Recently, I had the privilege of attending the convention of the Tri-State Jewelers Association of Maine, New Hampshire, and Vermont. For two-and a-half days a group of about 100 jewelers, their spouses, and their employees spent time discussing, debating, and learning about things that are important to their businesses.
It occurred to me on the last evening of the convention that these jewelers were indeed fortunate to be part of an interested and active state association. The agenda for the convention was impressive. Shane Decker did his usual best in “Proving Diamonds Are Inexpensive—Wowing Your Customer.” Mark Mann was on hand to teach “Masters In Motion” and “New Technology for the Small Jewelry Shop.” Janice Mack of Performance Concepts held a three-hour session on the unique aspects of running a family business. Rob May and Walter Raine of the Diamond Promotion Service spoke on the topic of selling more diamond jewelry products to women as self purchases. Finally, David Peters talked to the group on the subject of “Selling With Facts, Features, and Fantasies.”
Some might think that meetings like this are primarily social and don’t accomplish anything substantive.

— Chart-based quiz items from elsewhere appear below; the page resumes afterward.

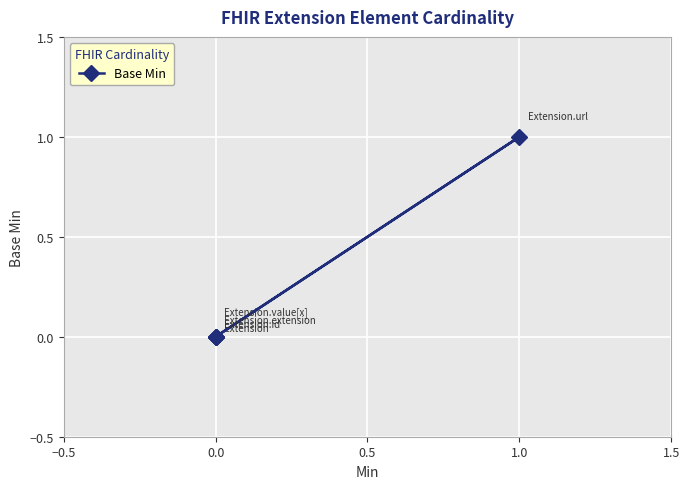

How many values are between 0 and 1?

5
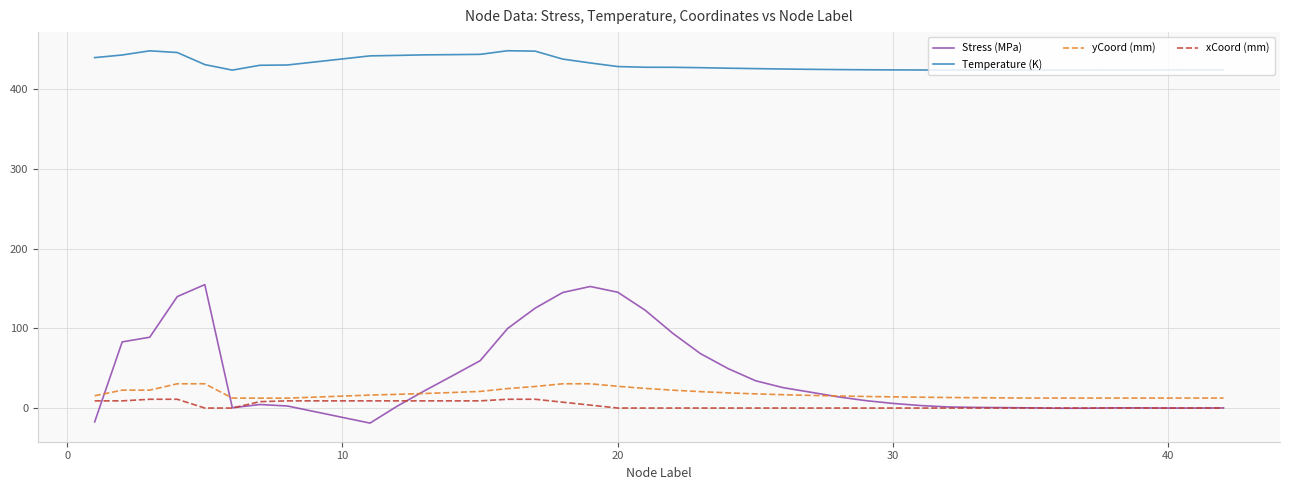

How many values in the Stress (MPa) series are below 14?

20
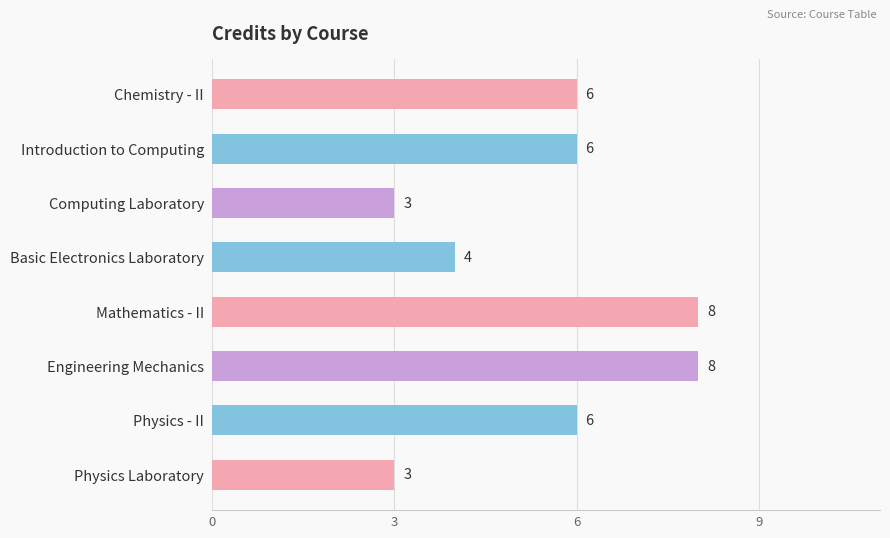

What is the sum of the values at Computing Laboratory and Basic Electronics Laboratory?

7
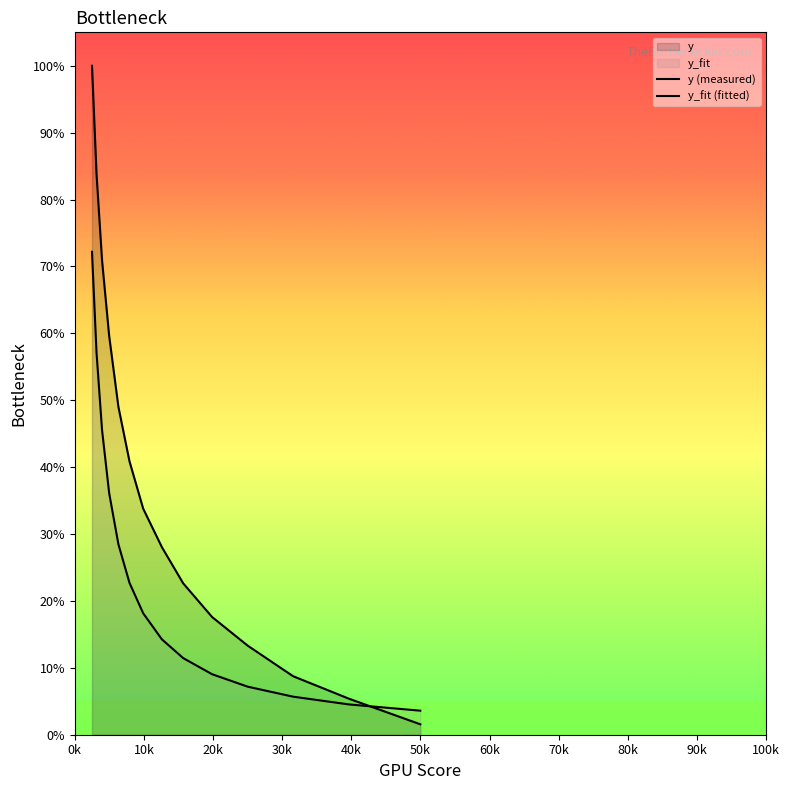

True or false: y (measured) and y_fit (fitted) intersect in this chart.

True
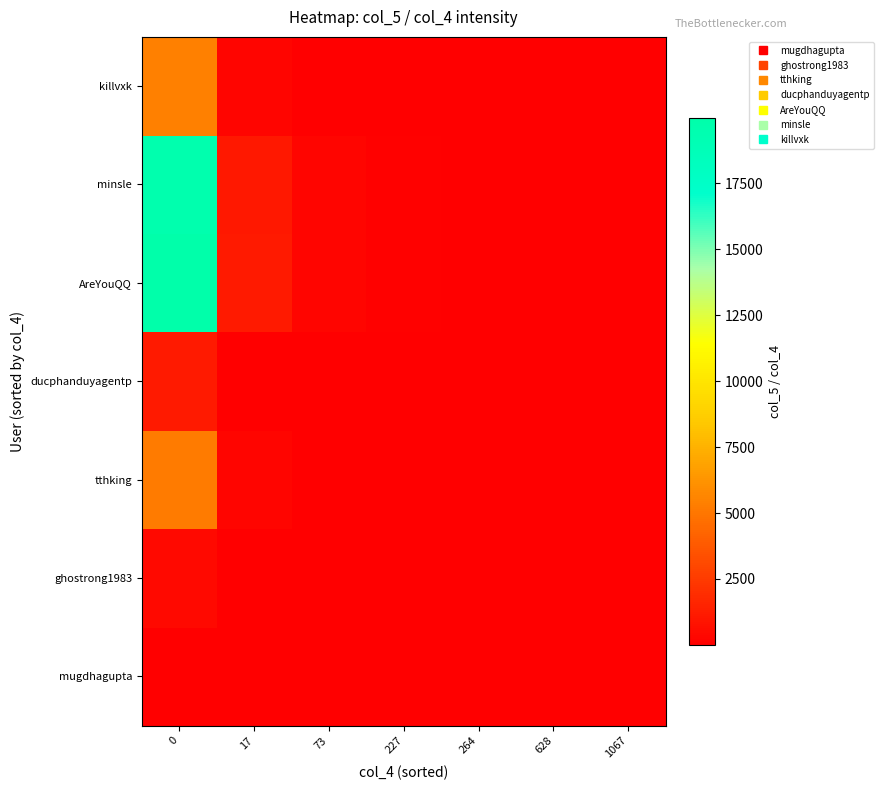

Reading left to right, list all the values displayed in this chart.

mugdhagupta: 0=1.0	17=0.1	73=0.0	227=0.0	264=0.0	628=0.0	1067=0.0
ghostrong1983: 0=401.0	17=22.3	73=5.4	227=1.8	264=1.5	628=0.6	1067=0.4
tthking: 0=5166.0	17=287.0	73=69.8	227=22.7	264=19.5	628=8.2	1067=4.8
ducphanduyagentp: 0=1103.0	17=61.3	73=14.9	227=4.8	264=4.2	628=1.8	1067=1.0
AreYouQQ: 0=19989.0	17=1110.5	73=270.1	227=87.7	264=75.4	628=31.8	1067=18.7
minsle: 0=19580.0	17=1087.8	73=264.6	227=85.9	264=73.9	628=31.1	1067=18.3
killvxk: 0=5461.0	17=303.4	73=73.8	227=24.0	264=20.6	628=8.7	1067=5.1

To the contrary, even the social times were spent discussing what had gone on in the morning sessions and how the individuals agreed, disagreed, or otherwise commented on the formal presentations. At the conclusion of the convention, speaker evaluation forms were distributed so that the leadership of the association had a basis for determining the kinds of topics that were of greatest interest to the attendees.

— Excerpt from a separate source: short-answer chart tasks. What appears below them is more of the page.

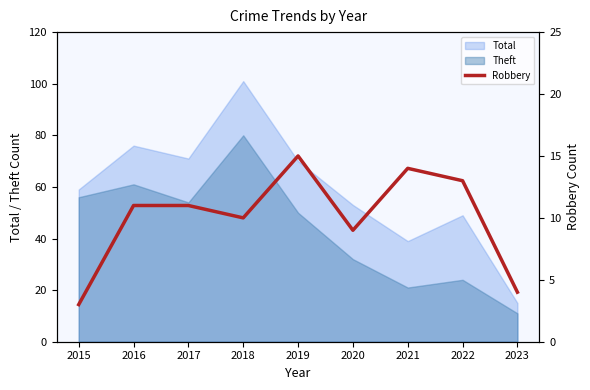

Is it true that Theft equals 50 at 2019?

True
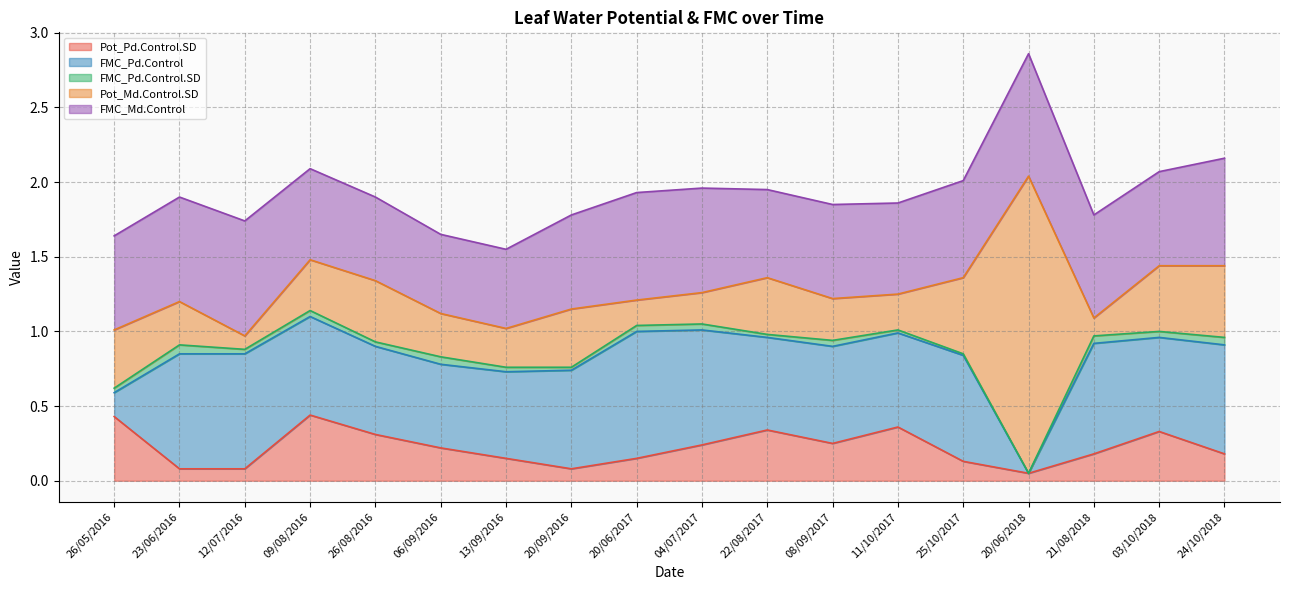

What is the average value of the FMC_Md.Control series?

0.7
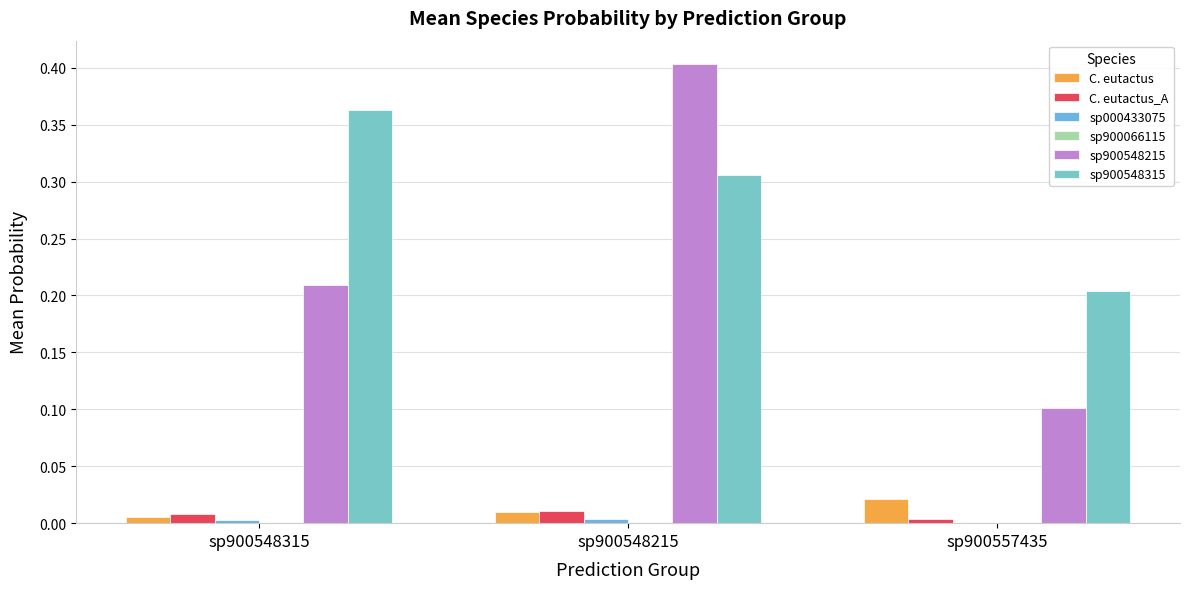

Which series has the widest spread of values?

sp900548215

Professionals in every field of endeavor make continuing education a key element for professional status. Jewelers of America, The American Gem Society, the Gemological Institute of America, and many others offer jewelers the opportunity to continue their professional education and thus sharpen their skills. Every trade show—from Orlando to Las Vegas, New York, Columbus, Miami, Atlanta, and Dallas—offers jewelers the opportunity to learn more about their businesses through educational programs.
Today the jewelry industry faces unprecedented challenges because of demographic changes. These include increased demand by female self- purchasers and the problems presented by the conflict diamond scenario. Changes in technology let you tackle old problems with new solutions that can positively affect your customer service. This is no time to be complacent in addressing the issues of the day and the specific issues facing your business. Take advantage of the opportunities presented at the trade shows or your state association to sharpen your skills and those of your staff.
If your state association doesn’t offer these kinds of programs, ask why. Even better, get involved in the meeting plans to make sure they do.
This industry makes a big point of giving back and getting involved. The “Maine” point is just that: Get involved in efforts to improve the professional image of the business at every level. It is one of the very best ways to blunt the criticism of the media gang at CBS, NBC, and ABC.